__Description of the task__: Copy out each line of the data below in which the string "Ulmus" appears.

[Opening Entries shown section]

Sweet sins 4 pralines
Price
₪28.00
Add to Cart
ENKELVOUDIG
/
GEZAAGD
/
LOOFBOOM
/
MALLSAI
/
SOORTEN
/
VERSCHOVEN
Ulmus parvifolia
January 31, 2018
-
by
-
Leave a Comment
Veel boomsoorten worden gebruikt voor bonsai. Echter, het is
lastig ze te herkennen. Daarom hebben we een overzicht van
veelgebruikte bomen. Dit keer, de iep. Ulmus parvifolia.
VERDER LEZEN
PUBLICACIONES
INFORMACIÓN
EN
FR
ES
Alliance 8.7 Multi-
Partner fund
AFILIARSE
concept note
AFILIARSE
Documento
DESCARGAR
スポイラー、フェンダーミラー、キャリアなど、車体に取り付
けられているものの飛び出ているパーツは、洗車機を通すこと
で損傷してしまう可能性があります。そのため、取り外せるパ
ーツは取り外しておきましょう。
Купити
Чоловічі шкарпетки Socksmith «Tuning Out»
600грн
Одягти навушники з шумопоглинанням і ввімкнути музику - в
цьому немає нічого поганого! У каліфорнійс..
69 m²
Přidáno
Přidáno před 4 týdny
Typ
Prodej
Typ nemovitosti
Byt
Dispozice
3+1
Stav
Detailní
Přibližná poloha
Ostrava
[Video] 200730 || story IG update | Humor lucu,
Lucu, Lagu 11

[Closing Entries shown section]

__Output of the exercise__:
Ulmus parvifolia
veelgebruikte bomen. Dit keer, de iep. Ulmus parvifolia.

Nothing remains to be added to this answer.